Fueron al comedor. El maître les dio una mesa apartada, en un rincón oscuro, como si fueran una pareja de recién casados o unos amantes que se veían de tarde en tarde. Pidieron ensalada y filete. Bebieron cerveza y vino. Un ramillete de flores olorosas adornaba el mantel. Él, aunque intentaba aparentar tranquilidad, explotaba por dentro. Quizá todo lo que le estaba pasando no era más que un castigo por su pecado de adulterio. No se podía llevar una doble vida. Era una locura. Ahora estaba en manos de aquel desaprensivo, de sus llamadas telefónicas. Podía cambiar el número de teléfono, pero… ¿qué excusa le iba a dar a Suzanne? Lo que resultaba impensable era confesar la verdad.

—Está tierno el filete.

—Sí, está bueno —dijo, distraído.

Carmela estaría llamando a su habitación sin obtener respuesta. Quizá le esperaba en el vestíbulo del hotel Lucerna. ¿Hasta cuándo estaría? Permanecería toda la noche y le odiaría. Aquella relación estaba abocada al fracaso, desde el primer día, y él había sido un maldito inmaduro al enamorarse de una puta chicana. ¿Cómo podía enamorarse de alguien a quien apenas conocía? Carmela era un fantasma imaginado por su deseo, sólo eso, un puto fantasma con curvas delicadas y mirada angelical. Pero no era real, ni cuando estaba con ella, ni cuando la tocaba y abrazaba y él sentía ese extraño sofoco que no experimentaba con otras mujeres, la intensidad de la adolescencia. No, no iría a ningún psiquiatra para que le confirmase que era un inmaduro.

—No me has contestado.

—¿Qué? —no la había oído. La miró a la cara, confuso.
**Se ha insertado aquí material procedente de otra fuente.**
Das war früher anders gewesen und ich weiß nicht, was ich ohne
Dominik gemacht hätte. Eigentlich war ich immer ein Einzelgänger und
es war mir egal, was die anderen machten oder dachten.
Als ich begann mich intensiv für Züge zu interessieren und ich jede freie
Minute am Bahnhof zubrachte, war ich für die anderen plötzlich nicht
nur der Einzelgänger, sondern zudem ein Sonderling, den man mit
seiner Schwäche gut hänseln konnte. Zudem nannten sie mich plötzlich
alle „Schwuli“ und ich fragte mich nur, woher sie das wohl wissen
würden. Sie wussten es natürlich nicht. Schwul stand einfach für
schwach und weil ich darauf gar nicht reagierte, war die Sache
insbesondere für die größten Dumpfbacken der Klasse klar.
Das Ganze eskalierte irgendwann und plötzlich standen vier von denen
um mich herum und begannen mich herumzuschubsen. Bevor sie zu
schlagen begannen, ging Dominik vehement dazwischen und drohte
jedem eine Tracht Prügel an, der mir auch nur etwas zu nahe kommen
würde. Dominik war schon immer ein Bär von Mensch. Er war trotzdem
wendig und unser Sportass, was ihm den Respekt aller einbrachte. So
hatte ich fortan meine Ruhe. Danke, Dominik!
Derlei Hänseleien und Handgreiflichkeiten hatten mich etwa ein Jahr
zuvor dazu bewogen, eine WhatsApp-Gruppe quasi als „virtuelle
—Que si me llevarás mañana a La Jolla. Tengo ganas de estrenar mi traje de baño.

—Por supuesto que sí, querida. Claro que sí.
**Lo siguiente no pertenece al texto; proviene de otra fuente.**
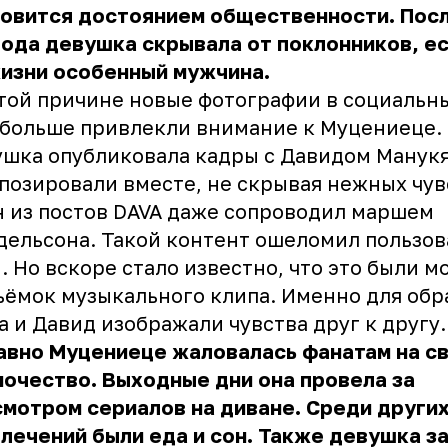
новится достоянием общественности. Пос
ода девушка скрывала от поклонников, ес
изни особенный мужчина.
той причине новые фотографии в социальны
больше привлекли внимание к Муцениеце.
шка опубликовала кадры с Давидом Манук
позировали вместе, не скрывая нежных чув
 из постов DAVA даже сопроводил маршем
ельсона. Такой контент ошеломил пользов
. Но вскоре стало известно, что это были 
ъёмок музыкального клипа. Именно для обр
а и Давид изображали чувства друг к другу.
авно Муцениеце жаловалась фанатам на с
очество. Выходные дни она провела за
мотром сериалов на диване. Среди други
лечений были еда и сон. Также девушка з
Tomó su mano y la besó. Se sentía infinitamente ridículo. Aquella mano pálida, delgada, la transformaba su imaginación en una mano más redondeada y suave, morena.
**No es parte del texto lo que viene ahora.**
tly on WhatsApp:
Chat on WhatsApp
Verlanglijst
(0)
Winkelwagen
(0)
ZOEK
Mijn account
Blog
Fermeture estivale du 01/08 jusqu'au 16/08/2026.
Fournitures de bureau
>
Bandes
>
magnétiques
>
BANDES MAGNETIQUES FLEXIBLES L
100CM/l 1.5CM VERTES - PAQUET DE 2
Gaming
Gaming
Cuando acabaron de cenar fueron a bailar. Una orquesta actuaba en la discoteca subterránea del edificio, y en la pista de baile y bajo sus acordes románticos, matrimonios y amantes se arrullaban bailando muy juntos bajo una luz muy tenue que convertía a todos en sombras. Luego, tras tomarse un par de margaritas, subieron a la habitación e hicieron el amor.

—¿Me quieres, Mike?

—Claro que te quiero, Sussy.

—Me gusta estar así contigo —le dijo, mientras le acariciaba el vello del pecho—. Aquí, en un hotel, fuera de nuestra casa. Deberíamos escaparnos más a menudo y comportarnos como los amantes salvajes que fuimos.

—¿Salvajes? No lo recuerdo. Hay un tipo que dijo que el matrimonio es la tumba del sexo. Tú, que eres tan intelectual, debes de saber quién es.